Here, according to IMDB. Wikipedia, and TV.com are short summaries of the CBS TV hit show, “The Good Wife.”

http://www.imdb.com/title/tt1442462/?ref_=nv_sr_1

Storyline
Alicia Florrick is the wife of a former state’s attorney for Cook County. He has been imprisoned after a sex and corruption scandal. Alicia must deal with the public humiliation. She must also fend for her two children. After years of being a housewife and mother, she returns to work as a litigator at the law firm Stern, Lockhart & Gardner. She must now prove herself in the courtroom.

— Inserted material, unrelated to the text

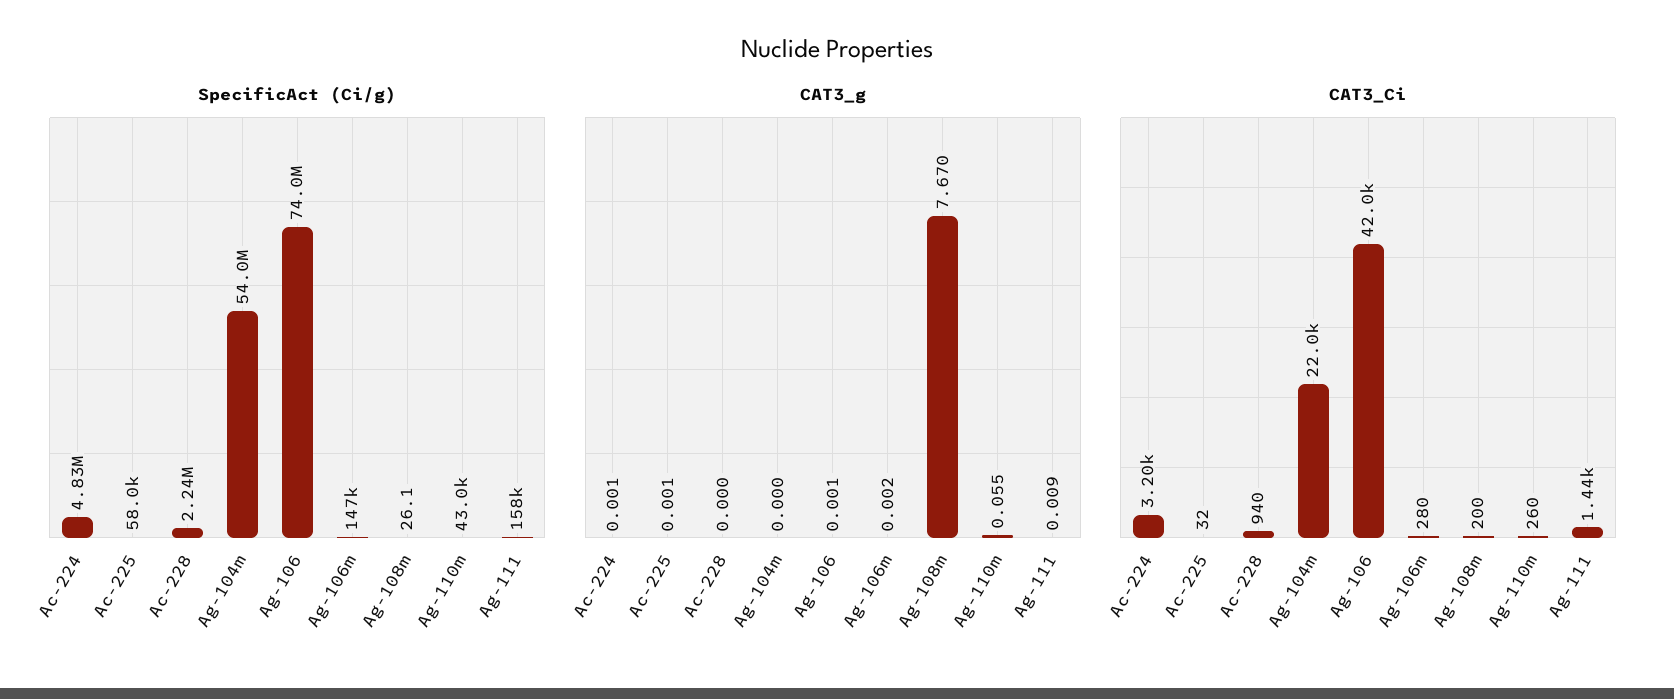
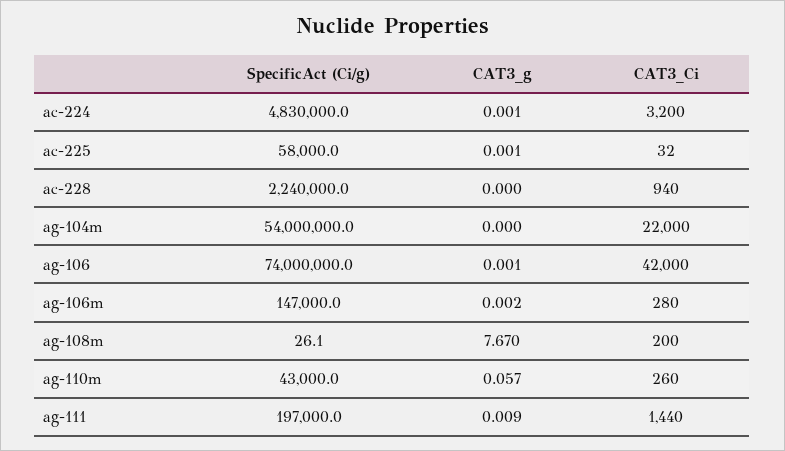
SpecificAct (Ci/g), Ag-111: 158000 -> 197000
CAT3_g, Ag-110m: 0.055 -> 0.057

https://en.wikipedia.org/wiki/The_Good_Wife

“The Good Wife is an American television legal and political drama that premiered on CBS on September 22, 2009. The series was created by Robert King and Michelle King. It stars Julianna Margulies, Josh Charles, Christine Baranski, Archie Panjabi, Matt Czuchry and Alan Cumming, and features Chris Noth in a recurring role. The current executive producers are Ridley Scott, Charles McDougall, and David W. Zucker. It is a heavily serialized show with season-long story arcs that also features stand alone procedural story lines that will be resolved or concluded by the end of each episode. This is a rarity among The Good Wife’s broadcaster CBS as most of their shows are procedural. The show has received great amounts of critical acclaim and numerous awards.
On March 13, 2014, CBS renewed the show for an upcoming sixth season.”


http://www.tv.com/shows/the-good-wife/

The Good Wife is a female-driven drama about a politician’s wife who pursues her own career as a defense attorney after her husband is sent to jail on charges of political corruption. Alicia Florrick (Julianna Margulies) will not only have to deal with her career but also with keeping her family together by providing a stable home for her two children.